_Exercise objective_
The response should consist of every record, reproduced exactly.

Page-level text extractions
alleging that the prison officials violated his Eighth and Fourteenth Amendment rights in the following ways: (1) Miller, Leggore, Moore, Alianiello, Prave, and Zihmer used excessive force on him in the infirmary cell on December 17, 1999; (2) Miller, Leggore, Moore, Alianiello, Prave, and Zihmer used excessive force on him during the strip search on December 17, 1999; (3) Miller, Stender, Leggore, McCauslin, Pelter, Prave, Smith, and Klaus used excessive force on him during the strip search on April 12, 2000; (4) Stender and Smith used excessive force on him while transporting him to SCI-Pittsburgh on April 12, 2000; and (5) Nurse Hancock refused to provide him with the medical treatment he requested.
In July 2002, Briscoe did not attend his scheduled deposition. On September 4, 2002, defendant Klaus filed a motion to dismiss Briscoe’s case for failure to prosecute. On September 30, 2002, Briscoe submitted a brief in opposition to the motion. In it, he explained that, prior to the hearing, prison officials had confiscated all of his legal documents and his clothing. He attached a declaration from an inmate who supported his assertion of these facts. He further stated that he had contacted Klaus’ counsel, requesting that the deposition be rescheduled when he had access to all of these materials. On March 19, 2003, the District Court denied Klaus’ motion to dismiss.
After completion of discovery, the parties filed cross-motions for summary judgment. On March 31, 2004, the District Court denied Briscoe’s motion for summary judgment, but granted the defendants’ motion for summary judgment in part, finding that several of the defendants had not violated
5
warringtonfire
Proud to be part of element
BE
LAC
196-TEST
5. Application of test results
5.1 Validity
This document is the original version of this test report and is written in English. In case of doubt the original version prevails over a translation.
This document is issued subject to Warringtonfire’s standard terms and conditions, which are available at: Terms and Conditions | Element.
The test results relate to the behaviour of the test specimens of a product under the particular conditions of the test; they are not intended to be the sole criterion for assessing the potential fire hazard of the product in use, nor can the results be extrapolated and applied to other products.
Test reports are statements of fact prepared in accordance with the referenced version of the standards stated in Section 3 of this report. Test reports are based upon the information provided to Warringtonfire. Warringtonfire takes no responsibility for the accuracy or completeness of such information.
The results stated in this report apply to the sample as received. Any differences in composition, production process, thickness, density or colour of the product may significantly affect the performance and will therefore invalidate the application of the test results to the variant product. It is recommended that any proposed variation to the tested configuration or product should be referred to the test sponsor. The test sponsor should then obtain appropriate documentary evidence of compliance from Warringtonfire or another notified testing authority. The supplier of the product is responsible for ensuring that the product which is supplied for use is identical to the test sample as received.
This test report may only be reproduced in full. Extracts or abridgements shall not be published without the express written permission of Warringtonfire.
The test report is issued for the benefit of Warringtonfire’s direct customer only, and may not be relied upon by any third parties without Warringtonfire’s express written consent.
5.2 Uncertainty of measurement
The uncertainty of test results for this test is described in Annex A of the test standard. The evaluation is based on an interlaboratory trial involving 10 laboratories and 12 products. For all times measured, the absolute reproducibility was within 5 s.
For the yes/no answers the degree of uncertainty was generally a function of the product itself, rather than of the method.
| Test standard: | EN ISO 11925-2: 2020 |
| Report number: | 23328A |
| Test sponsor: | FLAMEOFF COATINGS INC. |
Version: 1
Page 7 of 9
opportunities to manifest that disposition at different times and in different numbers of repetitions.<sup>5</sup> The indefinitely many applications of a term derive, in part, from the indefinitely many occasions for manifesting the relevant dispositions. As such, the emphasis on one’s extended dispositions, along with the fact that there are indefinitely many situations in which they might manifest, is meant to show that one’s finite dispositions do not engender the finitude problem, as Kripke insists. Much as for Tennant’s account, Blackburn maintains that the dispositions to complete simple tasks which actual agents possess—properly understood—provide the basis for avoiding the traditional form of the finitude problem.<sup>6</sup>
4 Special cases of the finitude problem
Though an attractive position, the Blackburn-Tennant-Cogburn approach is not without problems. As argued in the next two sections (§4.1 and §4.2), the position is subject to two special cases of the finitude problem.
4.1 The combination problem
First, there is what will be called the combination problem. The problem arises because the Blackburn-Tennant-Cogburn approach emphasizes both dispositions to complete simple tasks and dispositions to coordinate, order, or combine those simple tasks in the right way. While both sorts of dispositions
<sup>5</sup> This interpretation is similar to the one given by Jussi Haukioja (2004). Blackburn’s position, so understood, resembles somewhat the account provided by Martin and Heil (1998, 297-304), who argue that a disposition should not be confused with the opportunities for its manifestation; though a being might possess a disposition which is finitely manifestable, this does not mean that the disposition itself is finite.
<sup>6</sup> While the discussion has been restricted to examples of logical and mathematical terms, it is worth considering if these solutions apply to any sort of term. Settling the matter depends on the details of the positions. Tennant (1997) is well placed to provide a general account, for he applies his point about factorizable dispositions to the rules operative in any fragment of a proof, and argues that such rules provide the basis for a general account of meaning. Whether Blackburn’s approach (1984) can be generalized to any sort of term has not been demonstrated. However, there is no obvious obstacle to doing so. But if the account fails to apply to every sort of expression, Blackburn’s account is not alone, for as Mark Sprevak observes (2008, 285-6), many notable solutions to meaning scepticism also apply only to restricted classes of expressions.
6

_Reply to the task_
alleging that the prison officials violated his Eighth and Fourteenth Amendment rights in the following ways: (1) Miller, Leggore, Moore, Alianiello, Prave, and Zihmer used excessive force on him in the infirmary cell on December 17, 1999; (2) Miller, Leggore, Moore, Alianiello, Prave, and Zihmer used excessive force on him during the strip search on December 17, 1999; (3) Miller, Stender, Leggore, McCauslin, Pelter, Prave, Smith, and Klaus used excessive force on him during the strip search on April 12, 2000; (4) Stender and Smith used excessive force on him while transporting him to SCI-Pittsburgh on April 12, 2000; and (5) Nurse Hancock refused to provide him with the medical treatment he requested.
In July 2002, Briscoe did not attend his scheduled deposition. On September 4, 2002, defendant Klaus filed a motion to dismiss Briscoe’s case for failure to prosecute. On September 30, 2002, Briscoe submitted a brief in opposition to the motion. In it, he explained that, prior to the hearing, prison officials had confiscated all of his legal documents and his clothing. He attached a declaration from an inmate who supported his assertion of these facts. He further stated that he had contacted Klaus’ counsel, requesting that the deposition be rescheduled when he had access to all of these materials. On March 19, 2003, the District Court denied Klaus’ motion to dismiss.
After completion of discovery, the parties filed cross-motions for summary judgment. On March 31, 2004, the District Court denied Briscoe’s motion for summary judgment, but granted the defendants’ motion for summary judgment in part, finding that several of the defendants had not violated
5
warringtonfire
Proud to be part of element
BE
LAC
196-TEST
5. Application of test results
5.1 Validity
This document is the original version of this test report and is written in English. In case of doubt the original version prevails over a translation.
This document is issued subject to Warringtonfire’s standard terms and conditions, which are available at: Terms and Conditions | Element.
The test results relate to the behaviour of the test specimens of a product under the particular conditions of the test; they are not intended to be the sole criterion for assessing the potential fire hazard of the product in use, nor can the results be extrapolated and applied to other products.
Test reports are statements of fact prepared in accordance with the referenced version of the standards stated in Section 3 of this report. Test reports are based upon the information provided to Warringtonfire. Warringtonfire takes no responsibility for the accuracy or completeness of such information.
The results stated in this report apply to the sample as received. Any differences in composition, production process, thickness, density or colour of the product may significantly affect the performance and will therefore invalidate the application of the test results to the variant product. It is recommended that any proposed variation to the tested configuration or product should be referred to the test sponsor. The test sponsor should then obtain appropriate documentary evidence of compliance from Warringtonfire or another notified testing authority. The supplier of the product is responsible for ensuring that the product which is supplied for use is identical to the test sample as received.
This test report may only be reproduced in full. Extracts or abridgements shall not be published without the express written permission of Warringtonfire.
The test report is issued for the benefit of Warringtonfire’s direct customer only, and may not be relied upon by any third parties without Warringtonfire’s express written consent.
5.2 Uncertainty of measurement
The uncertainty of test results for this test is described in Annex A of the test standard. The evaluation is based on an interlaboratory trial involving 10 laboratories and 12 products. For all times measured, the absolute reproducibility was within 5 s.
For the yes/no answers the degree of uncertainty was generally a function of the product itself, rather than of the method.
| Test standard: | EN ISO 11925-2: 2020 |
| Report number: | 23328A |
| Test sponsor: | FLAMEOFF COATINGS INC. |
Version: 1
Page 7 of 9
opportunities to manifest that disposition at different times and in different numbers of repetitions.<sup>5</sup> The indefinitely many applications of a term derive, in part, from the indefinitely many occasions for manifesting the relevant dispositions. As such, the emphasis on one’s extended dispositions, along with the fact that there are indefinitely many situations in which they might manifest, is meant to show that one’s finite dispositions do not engender the finitude problem, as Kripke insists. Much as for Tennant’s account, Blackburn maintains that the dispositions to complete simple tasks which actual agents possess—properly understood—provide the basis for avoiding the traditional form of the finitude problem.<sup>6</sup>
4 Special cases of the finitude problem
Though an attractive position, the Blackburn-Tennant-Cogburn approach is not without problems. As argued in the next two sections (§4.1 and §4.2), the position is subject to two special cases of the finitude problem.
4.1 The combination problem
First, there is what will be called the combination problem. The problem arises because the Blackburn-Tennant-Cogburn approach emphasizes both dispositions to complete simple tasks and dispositions to coordinate, order, or combine those simple tasks in the right way. While both sorts of dispositions
<sup>5</sup> This interpretation is similar to the one given by Jussi Haukioja (2004). Blackburn’s position, so understood, resembles somewhat the account provided by Martin and Heil (1998, 297-304), who argue that a disposition should not be confused with the opportunities for its manifestation; though a being might possess a disposition which is finitely manifestable, this does not mean that the disposition itself is finite.
<sup>6</sup> While the discussion has been restricted to examples of logical and mathematical terms, it is worth considering if these solutions apply to any sort of term. Settling the matter depends on the details of the positions. Tennant (1997) is well placed to provide a general account, for he applies his point about factorizable dispositions to the rules operative in any fragment of a proof, and argues that such rules provide the basis for a general account of meaning. Whether Blackburn’s approach (1984) can be generalized to any sort of term has not been demonstrated. However, there is no obvious obstacle to doing so. But if the account fails to apply to every sort of expression, Blackburn’s account is not alone, for as Mark Sprevak observes (2008, 285-6), many notable solutions to meaning scepticism also apply only to restricted classes of expressions.
6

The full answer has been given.